# Task objective:
Please give, word for word, the line containing "Babylon Assembly Districts" and every line that comes after it in the data below.

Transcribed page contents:
=== Section Start ===

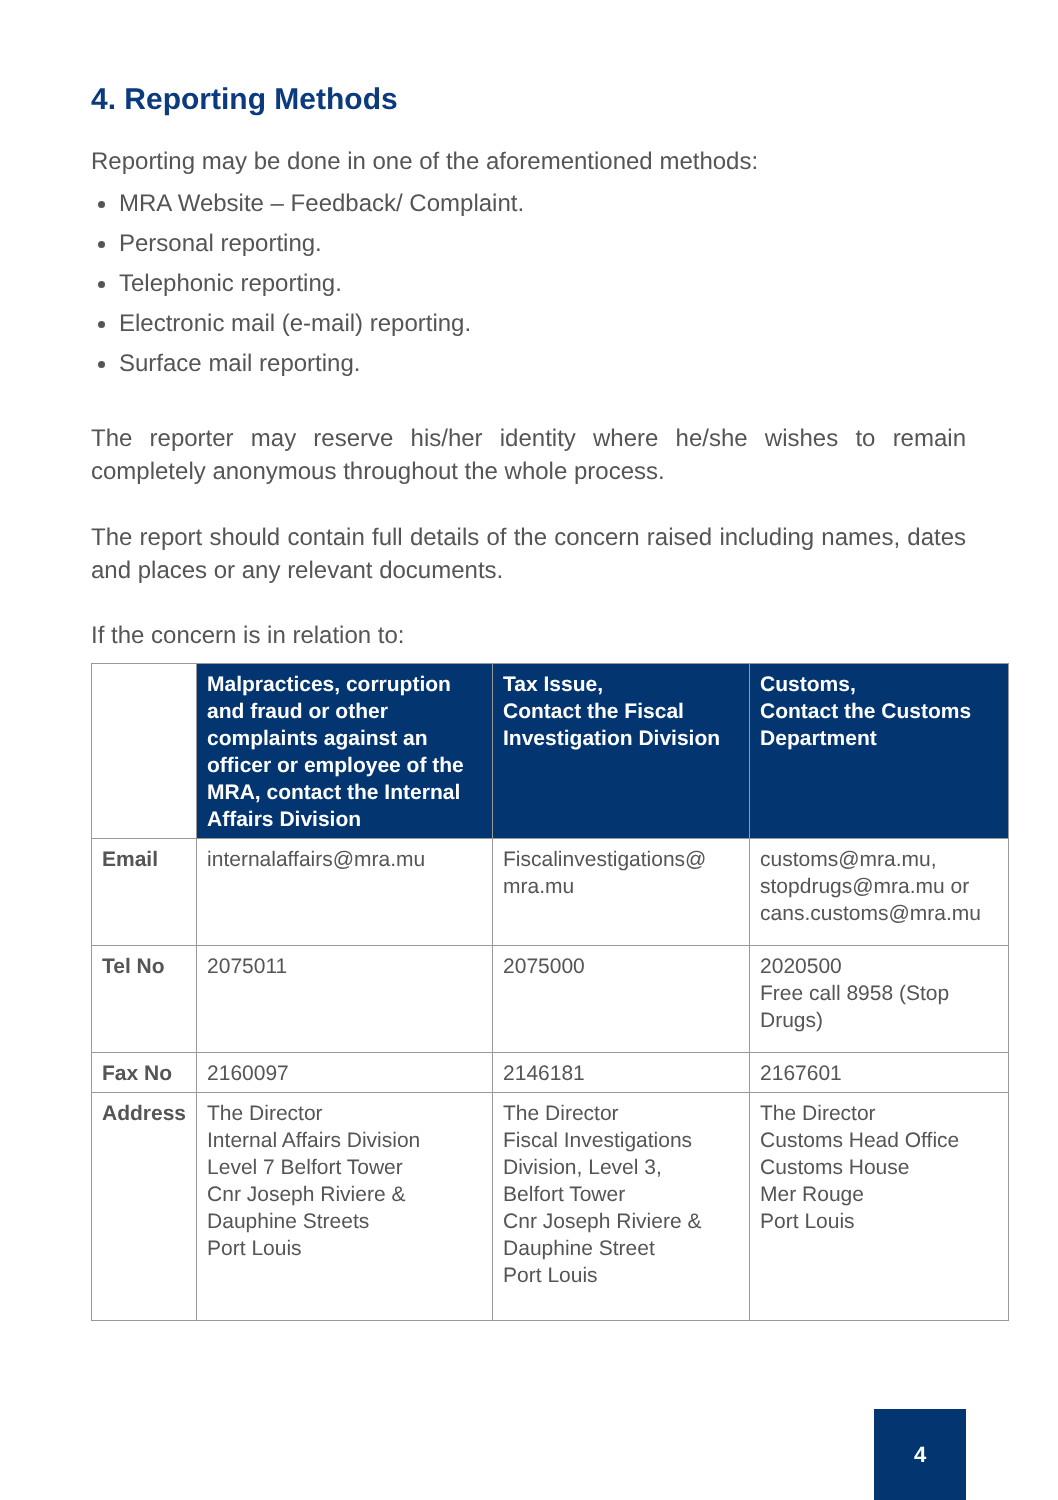4. Reporting Methods
Reporting may be done in one of the aforementioned methods:
MRA Website – Feedback/ Complaint.
Personal reporting.
Telephonic reporting.
Electronic mail (e-mail) reporting.
Surface mail reporting.
The reporter may reserve his/her identity where he/she wishes to remain completely anonymous throughout the whole process.
The report should contain full details of the concern raised including names, dates and places or any relevant documents.
If the concern is in relation to:
| | Malpractices, corruption and fraud or other complaints against an officer or employee of the MRA, contact the Internal Affairs Division | Tax Issue, Contact the Fiscal Investigation Division | Customs, Contact the Customs Department |
| Email | internalaffairs@mra.mu | Fiscalinvestigations@ mra.mu | customs@mra.mu, stopdrugs@mra.mu or cans.customs@mra.mu |
| Tel No | 2075011 | 2075000 | 2020500 Free call 8958 (Stop Drugs) |
| Fax No | 2160097 | 2146181 | 2167601 |
| Address | The Director Internal Affairs Division Level 7 Belfort Tower Cnr Joseph Riviere & Dauphine Streets Port Louis | The Director Fiscal Investigations Division, Level 3, Belfort Tower Cnr Joseph Riviere & Dauphine Street Port Louis | The Director Customs Head Office Customs House Mer Rouge Port Louis |
4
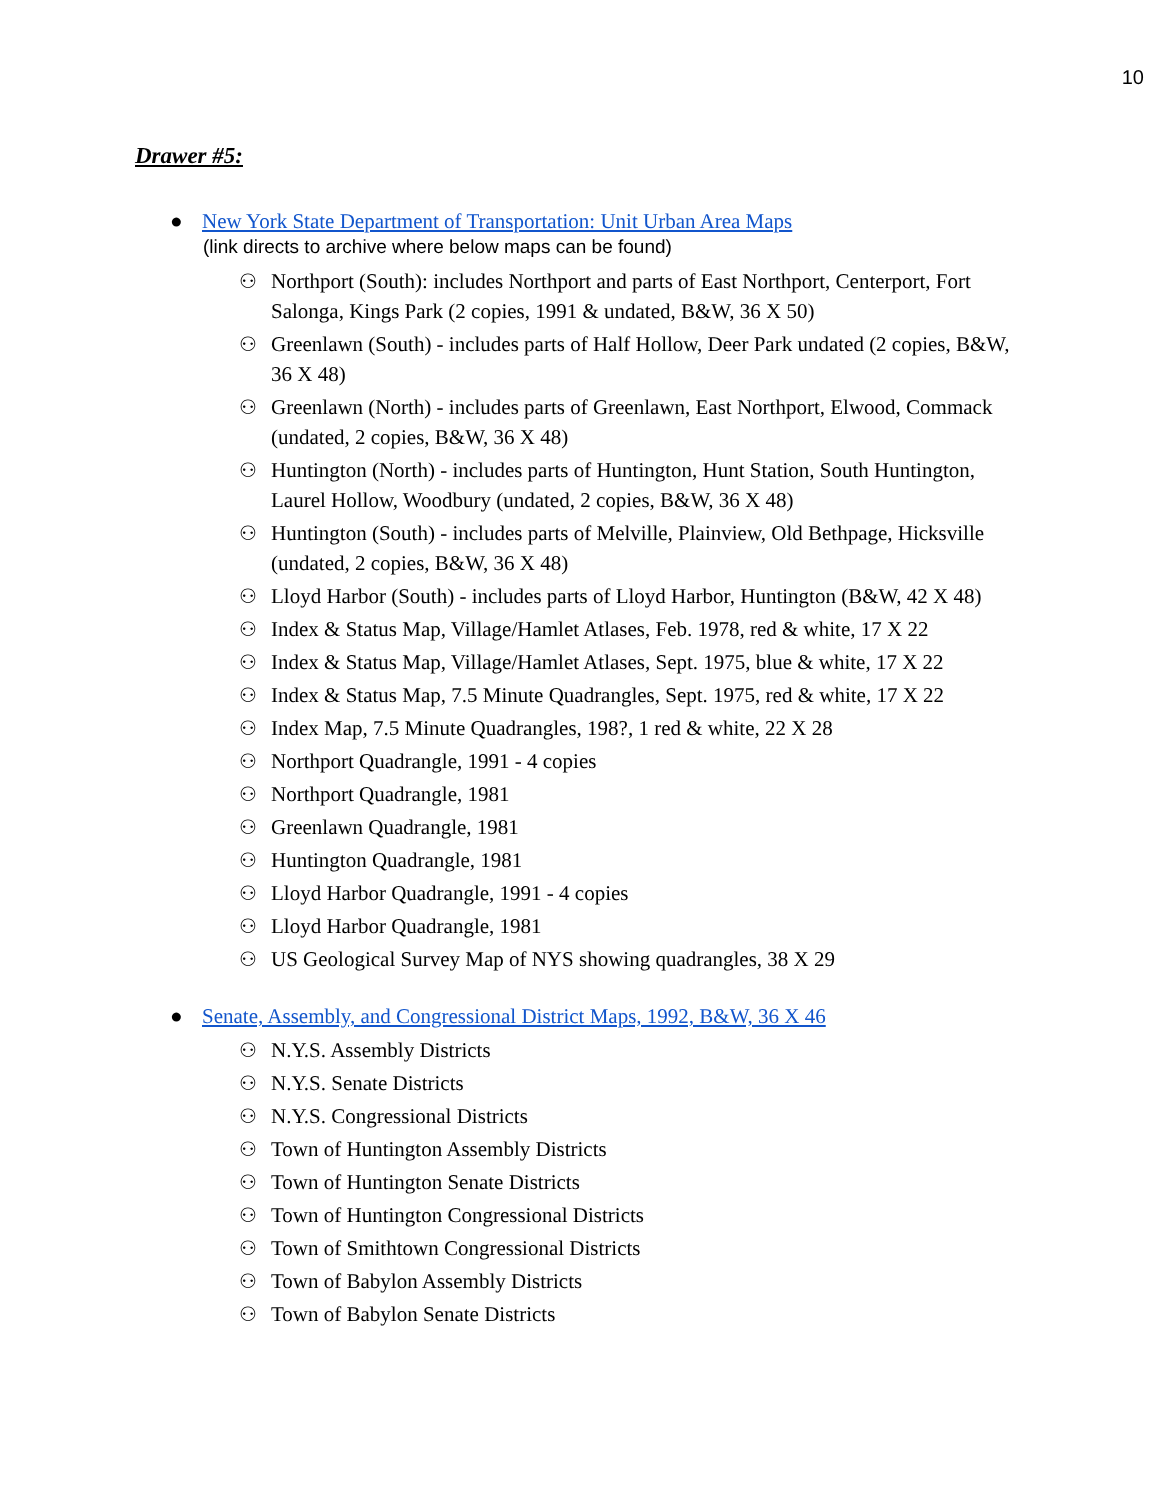10
Drawer #5:
● New York State Department of Transportation: Unit Urban Area Maps
(link directs to archive where below maps can be found)
⚇ Northport (South): includes Northport and parts of East Northport, Centerport, Fort Salonga, Kings Park (2 copies, 1991 & undated, B&W, 36 X 50)
⚇ Greenlawn (South) - includes parts of Half Hollow, Deer Park undated (2 copies, B&W, 36 X 48)
⚇ Greenlawn (North) - includes parts of Greenlawn, East Northport, Elwood, Commack (undated, 2 copies, B&W, 36 X 48)
⚇ Huntington (North) - includes parts of Huntington, Hunt Station, South Huntington, Laurel Hollow, Woodbury (undated, 2 copies, B&W, 36 X 48)
⚇ Huntington (South) - includes parts of Melville, Plainview, Old Bethpage, Hicksville (undated, 2 copies, B&W, 36 X 48)
⚇ Lloyd Harbor (South) - includes parts of Lloyd Harbor, Huntington (B&W, 42 X 48)
⚇ Index & Status Map, Village/Hamlet Atlases, Feb. 1978, red & white, 17 X 22
⚇ Index & Status Map, Village/Hamlet Atlases, Sept. 1975, blue & white, 17 X 22
⚇ Index & Status Map, 7.5 Minute Quadrangles, Sept. 1975, red & white, 17 X 22
⚇ Index Map, 7.5 Minute Quadrangles, 198?, 1 red & white, 22 X 28
⚇ Northport Quadrangle, 1991 - 4 copies
⚇ Northport Quadrangle, 1981
⚇ Greenlawn Quadrangle, 1981
⚇ Huntington Quadrangle, 1981
⚇ Lloyd Harbor Quadrangle, 1991 - 4 copies
⚇ Lloyd Harbor Quadrangle, 1981
⚇ US Geological Survey Map of NYS showing quadrangles, 38 X 29
● Senate, Assembly, and Congressional District Maps, 1992, B&W, 36 X 46
⚇ N.Y.S. Assembly Districts
⚇ N.Y.S. Senate Districts
⚇ N.Y.S. Congressional Districts
⚇ Town of Huntington Assembly Districts
⚇ Town of Huntington Senate Districts
⚇ Town of Huntington Congressional Districts
⚇ Town of Smithtown Congressional Districts
⚇ Town of Babylon Assembly Districts
⚇ Town of Babylon Senate Districts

=== Section End ===

# Response:
⚇ Town of Babylon Assembly Districts
⚇ Town of Babylon Senate Districts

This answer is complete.